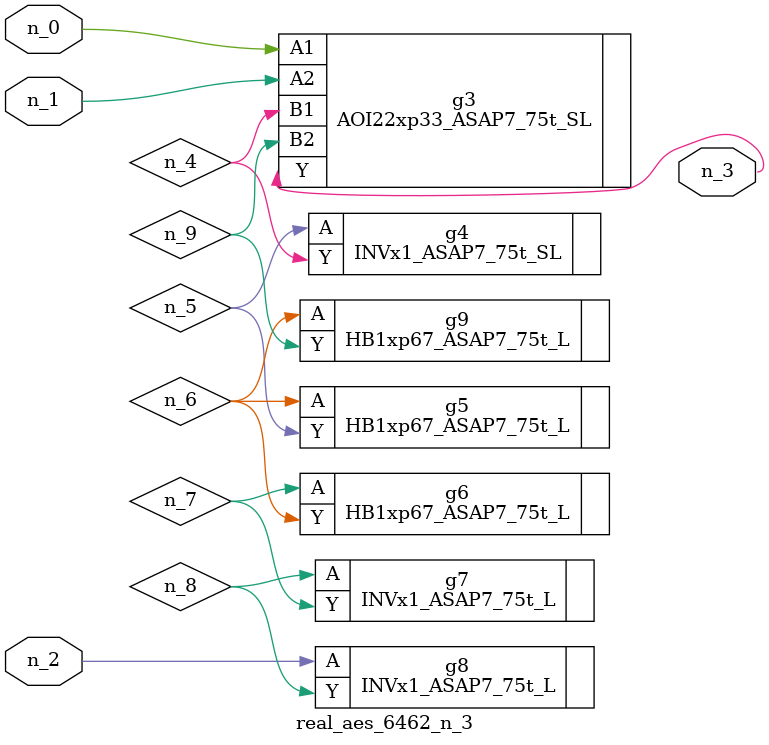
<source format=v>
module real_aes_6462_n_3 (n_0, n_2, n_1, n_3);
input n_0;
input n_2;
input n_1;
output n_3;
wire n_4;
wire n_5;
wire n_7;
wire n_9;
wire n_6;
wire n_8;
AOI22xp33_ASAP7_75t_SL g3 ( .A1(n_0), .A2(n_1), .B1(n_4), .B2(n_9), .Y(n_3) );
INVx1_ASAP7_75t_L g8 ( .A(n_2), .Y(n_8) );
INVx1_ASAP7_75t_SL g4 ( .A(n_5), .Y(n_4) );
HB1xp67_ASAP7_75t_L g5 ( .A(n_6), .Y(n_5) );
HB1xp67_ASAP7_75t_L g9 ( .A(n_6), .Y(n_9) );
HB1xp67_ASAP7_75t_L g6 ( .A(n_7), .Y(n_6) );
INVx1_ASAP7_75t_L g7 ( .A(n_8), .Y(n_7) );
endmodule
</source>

• • •

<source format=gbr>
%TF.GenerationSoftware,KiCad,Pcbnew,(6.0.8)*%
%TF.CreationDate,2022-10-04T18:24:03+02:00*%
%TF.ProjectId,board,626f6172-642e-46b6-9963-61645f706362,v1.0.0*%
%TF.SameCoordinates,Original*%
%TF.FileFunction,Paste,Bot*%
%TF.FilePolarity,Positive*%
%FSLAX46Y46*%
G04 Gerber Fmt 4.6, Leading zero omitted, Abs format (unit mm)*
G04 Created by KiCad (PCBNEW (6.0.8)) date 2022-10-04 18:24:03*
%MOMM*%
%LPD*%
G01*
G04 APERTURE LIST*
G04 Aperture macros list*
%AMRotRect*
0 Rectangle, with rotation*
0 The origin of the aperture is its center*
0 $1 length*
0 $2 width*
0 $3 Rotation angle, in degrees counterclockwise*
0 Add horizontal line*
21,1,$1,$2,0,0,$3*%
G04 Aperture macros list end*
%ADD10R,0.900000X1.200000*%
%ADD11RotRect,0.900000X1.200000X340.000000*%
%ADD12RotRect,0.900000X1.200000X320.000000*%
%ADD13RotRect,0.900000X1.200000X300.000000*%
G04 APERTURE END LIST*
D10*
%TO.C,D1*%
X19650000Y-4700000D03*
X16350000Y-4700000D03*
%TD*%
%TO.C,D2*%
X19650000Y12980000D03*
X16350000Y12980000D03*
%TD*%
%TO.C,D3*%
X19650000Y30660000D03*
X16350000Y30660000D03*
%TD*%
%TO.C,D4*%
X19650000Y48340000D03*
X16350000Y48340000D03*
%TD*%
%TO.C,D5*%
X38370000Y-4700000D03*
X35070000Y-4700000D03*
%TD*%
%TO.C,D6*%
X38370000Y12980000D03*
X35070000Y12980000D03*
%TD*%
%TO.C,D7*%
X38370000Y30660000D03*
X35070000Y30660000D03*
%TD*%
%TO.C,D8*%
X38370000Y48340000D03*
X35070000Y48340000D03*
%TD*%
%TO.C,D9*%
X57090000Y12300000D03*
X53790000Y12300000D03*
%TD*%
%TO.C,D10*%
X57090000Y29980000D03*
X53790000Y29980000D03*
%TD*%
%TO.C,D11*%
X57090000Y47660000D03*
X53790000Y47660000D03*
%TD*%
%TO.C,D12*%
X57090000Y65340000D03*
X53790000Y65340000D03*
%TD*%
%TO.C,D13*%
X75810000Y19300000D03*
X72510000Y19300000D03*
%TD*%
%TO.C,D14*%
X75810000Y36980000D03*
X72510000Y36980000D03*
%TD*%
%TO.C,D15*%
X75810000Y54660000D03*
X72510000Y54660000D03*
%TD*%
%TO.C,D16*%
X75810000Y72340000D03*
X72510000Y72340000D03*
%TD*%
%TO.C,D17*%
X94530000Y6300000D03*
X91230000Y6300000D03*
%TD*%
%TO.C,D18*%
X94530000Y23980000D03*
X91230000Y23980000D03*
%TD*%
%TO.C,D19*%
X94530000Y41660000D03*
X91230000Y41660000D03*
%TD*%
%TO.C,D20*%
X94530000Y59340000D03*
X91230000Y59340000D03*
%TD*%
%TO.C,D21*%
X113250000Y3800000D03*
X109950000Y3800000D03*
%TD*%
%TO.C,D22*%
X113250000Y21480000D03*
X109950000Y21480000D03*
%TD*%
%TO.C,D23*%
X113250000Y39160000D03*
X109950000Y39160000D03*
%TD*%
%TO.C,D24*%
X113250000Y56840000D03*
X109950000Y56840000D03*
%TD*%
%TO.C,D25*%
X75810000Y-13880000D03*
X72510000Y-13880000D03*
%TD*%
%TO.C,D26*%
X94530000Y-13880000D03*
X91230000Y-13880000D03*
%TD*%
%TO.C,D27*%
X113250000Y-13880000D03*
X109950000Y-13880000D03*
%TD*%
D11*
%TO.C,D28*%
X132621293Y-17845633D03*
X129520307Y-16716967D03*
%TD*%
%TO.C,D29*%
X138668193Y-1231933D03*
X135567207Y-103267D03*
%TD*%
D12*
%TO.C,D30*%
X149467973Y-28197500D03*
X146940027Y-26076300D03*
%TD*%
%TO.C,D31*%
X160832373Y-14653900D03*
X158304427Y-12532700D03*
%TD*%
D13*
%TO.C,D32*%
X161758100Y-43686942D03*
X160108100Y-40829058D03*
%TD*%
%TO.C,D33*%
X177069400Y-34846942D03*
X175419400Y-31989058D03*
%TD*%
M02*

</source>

• • •

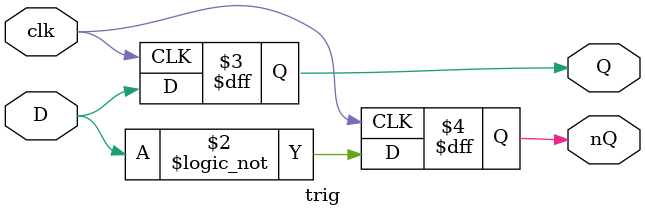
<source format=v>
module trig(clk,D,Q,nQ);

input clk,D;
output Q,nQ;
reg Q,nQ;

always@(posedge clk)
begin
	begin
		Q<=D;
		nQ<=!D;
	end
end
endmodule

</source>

• • •

What lines in the material above hold the word "input"? Pull them out.

input n_0;
input n_2;
input n_1;
input clk,D;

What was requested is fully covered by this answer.